For variety, if I can get twenty-four, I would play combo Rats. The Rats, plus Goblin Bombardment, plus Verdant Succession, plus Shifting Sky to make Rats Green. Throw in some tutors and something mana fixers, and that would be the deck. Plus one Vindicate to kill off things like Meddling Mage (naming Relentless Rats) or Ivory Mask.
Quick question: in Extended, against the Rats deck, what card do you name with Cabal Therapy?
All Suns’ Dawn
I am having a hard time deciding when I wouldn’t rather have Regrowth, the new Regrowth 2/1 dude, or Restock. This is only useful in five color decks, running a lot of colored cards that you want back in hand. Land cyclers, maybe – cycle, build lands, get them back. You could try this in five color Survival, if you refused to play Squee as the fetcher – but then why this over Living Death? It is hard to imagine why I would want five cards, all different colors and all which I had gotten into my graveyard, back in my hand. In 5Color this is worth it to fetch Contract from Below, but not elsewhere.
Yes, I know exactly how insane Waiting in the Weeds is.
This just doesn’t have that big an impact in Constructed. In the mid-game, a half dozen bugs are not going to break the game wide open. This is worse than Squirrel Nest in every situation except when you are about to be decked. Some of the Beacons are nice – but not this one.
Bringer of the Green Dawn
For a few less mana, I could have Verdant Force and at least twice as many tokens. The Red Bringer is great, the Blue very good, the Black and Green less so. The White one depends entirely on what artifacts you are playing with. I understand the symmetry idea, but the Green creature should have been a bit bigger, or had a more useful ability.

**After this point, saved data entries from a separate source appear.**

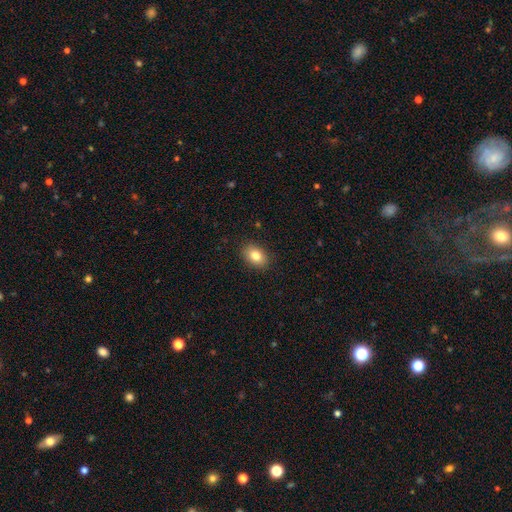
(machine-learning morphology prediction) Smooth or featured? smooth (82%)
How rounded? in between (83%)
Merging? none (89%)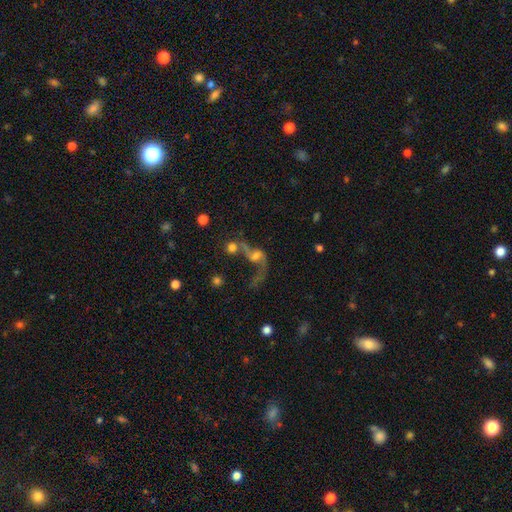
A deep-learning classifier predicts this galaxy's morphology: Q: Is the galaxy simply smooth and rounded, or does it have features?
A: featured or disk — 62%.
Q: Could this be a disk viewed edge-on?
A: no — 94%.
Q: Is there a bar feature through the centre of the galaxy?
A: no — 53%.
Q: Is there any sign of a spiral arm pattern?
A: yes — 76%.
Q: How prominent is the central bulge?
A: moderate — 38%.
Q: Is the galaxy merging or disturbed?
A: merger — 36%.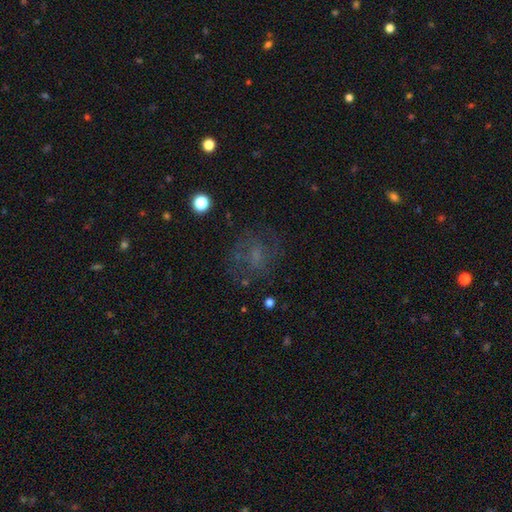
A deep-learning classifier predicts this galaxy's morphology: smooth_or_featured: smooth (p=0.39) [tied with: featured or disk p=0.39]
merging: none (p=0.64) [alt: minor disturbance p=0.17]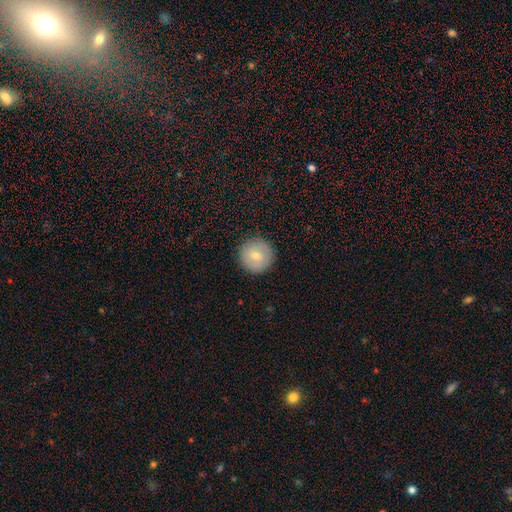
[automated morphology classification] smooth 73%, featured or disk 19%, star or artifact 8%. Down the decision tree: how rounded — round (96%); merging — none (90%).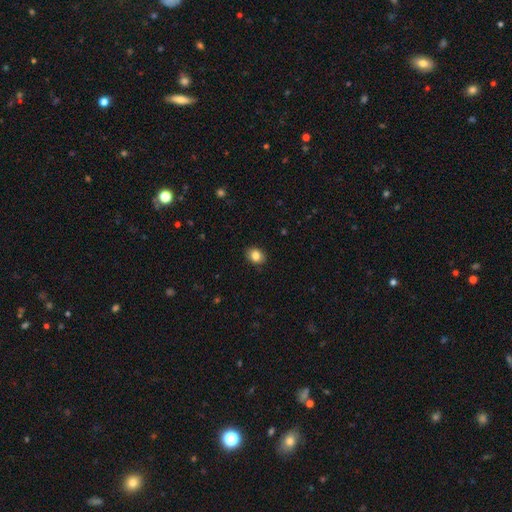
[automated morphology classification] Smooth or featured?
  - smooth: 85% *
  - star or artifact: 9%
  - featured or disk: 6%
How rounded?
  - in between: 53% *
  - round: 46%
  - cigar-shaped: 1%
Merging?
  - none: 89% *
  - minor disturbance: 8%
  - major disturbance: 2%
  - merger: 1%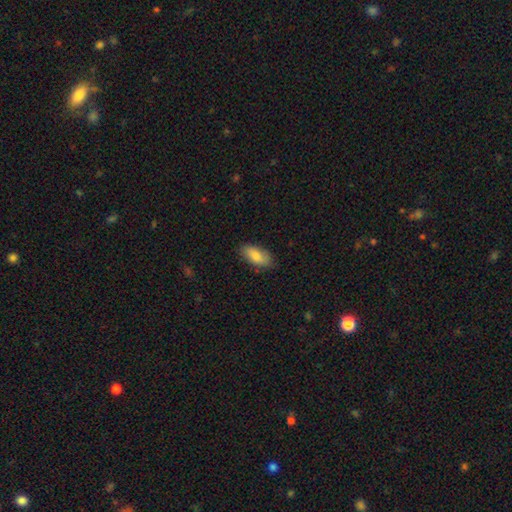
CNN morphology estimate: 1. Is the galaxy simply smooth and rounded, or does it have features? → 81% smooth, 13% featured or disk, 6% star or artifact.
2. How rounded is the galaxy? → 88% in between, 9% cigar-shaped, 2% round.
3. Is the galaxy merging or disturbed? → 81% none, 15% minor disturbance, 3% major disturbance, 1% merger.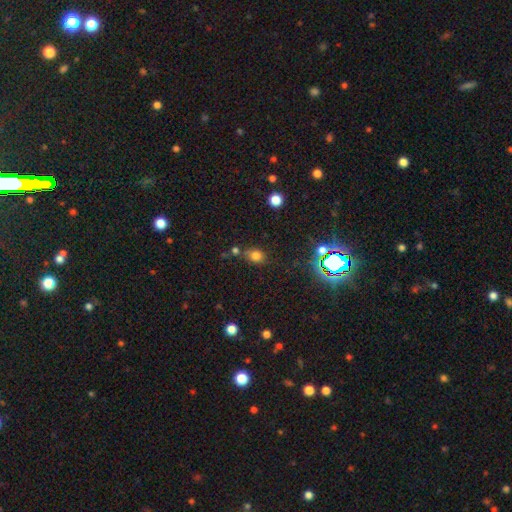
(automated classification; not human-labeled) A smooth galaxy with no disk features (74%) that is in between round and cigar-shaped (51%).

Vote fractions:
- Smooth or featured? smooth: 74% / star or artifact: 18% / featured or disk: 7%
- How rounded? in between: 51% / round: 48% / cigar-shaped: 1%
- Merging? none: 65% / minor disturbance: 16% / merger: 14% / major disturbance: 5%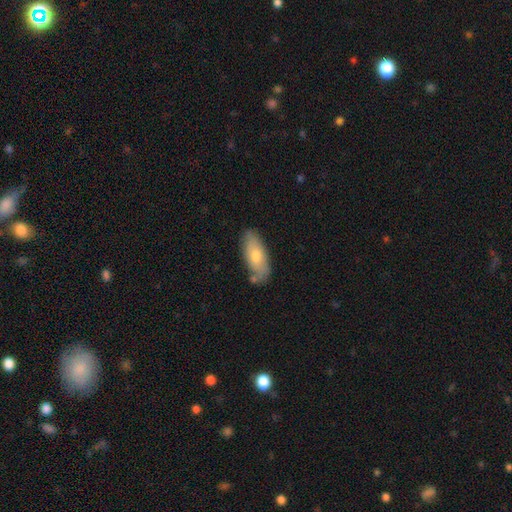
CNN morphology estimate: Overall: smooth (68%). How rounded: in between (82%). Merging: none (73%).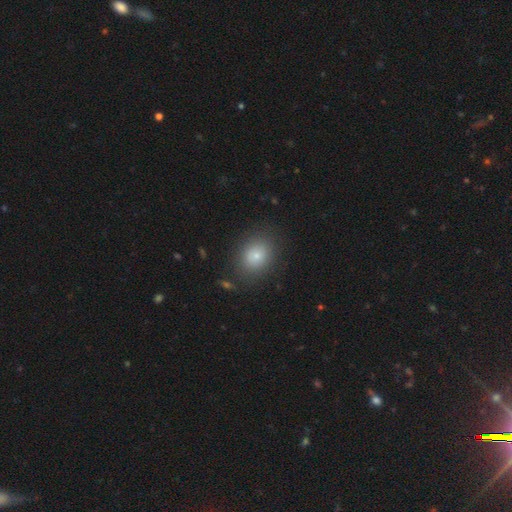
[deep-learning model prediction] smooth-or-featured: smooth: 78% | featured or disk: 12% | star or artifact: 10%
  how-rounded: round: 58% | in between: 41% | cigar-shaped: 1%
  merging: none: 83% | minor disturbance: 11% | major disturbance: 4% | merger: 2%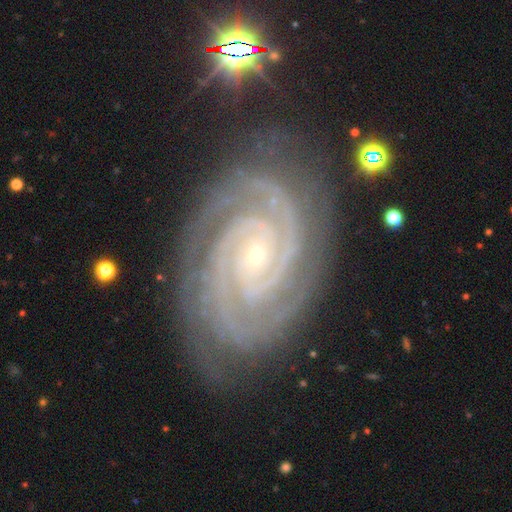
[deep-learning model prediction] Overall: featured or disk (93%). Edge-on disk: no (98%). Bar: no (56%; weak 28%). Spiral arms: yes (99%). Spiral arm count: 2 (65%). Spiral winding: tight (84%). Bulge size: small (82%). Merging: none (81%).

Although this may be a method of getting a variety of colors without running non-basics (because you fear Wasteland, or Price of Progress, or are running Back to Basics, I guess) this is a very fragile creature. I’m not sure I would be happy relying on an x/1 to keep a handful of cards from being uncastable.
Rite of Passage
This could replace Bravado in my Saber Ants / pingers deck, and two of these plus Triskelion is pretty good. It might also work well in a Pestilence or Last Laugh deck. Your creatures will survive – you just need to make sure you survive. However, if you drop some creatures (with at least two toughness) early, then this, then Pestilence, your creatures could get very large and most blocking creatures would be dead. Try this with zero casting cost creatures like Ornithopter and Phyrexian Walker – they get huge with multiple counters. Thrashing Wumpus would work as a Pestilence alternative, but not Crypt Rats – they will kill themselves before the counters get added.
I got one in my prize packs. It is going directly into my Survival deck – and copies will go into each Living Wish sideboard. If Rock remains playable, I expect to see it there to reuse Vampiric Tutor, Pernicious Deed, and to recover Skullclamp if you have to Deed it away. I like the card, although only playtesting will reveal whether it is just too slow to see Constructed play.
On the one hand, this is a pretty good ability. On the other hand, it is a narrow answer to problems like Skullclamp. In that respect, it is similar to Teferi’s Response: very powerful, but it may still not be playable. Even in multiplayer, it only really stops Nev’s Disk, not cards like Masticore (they just regenerate) or Platinum Angel (no activated ability.) Oxidize is almost always better, unless I need to Survival or Living Wish for this effect.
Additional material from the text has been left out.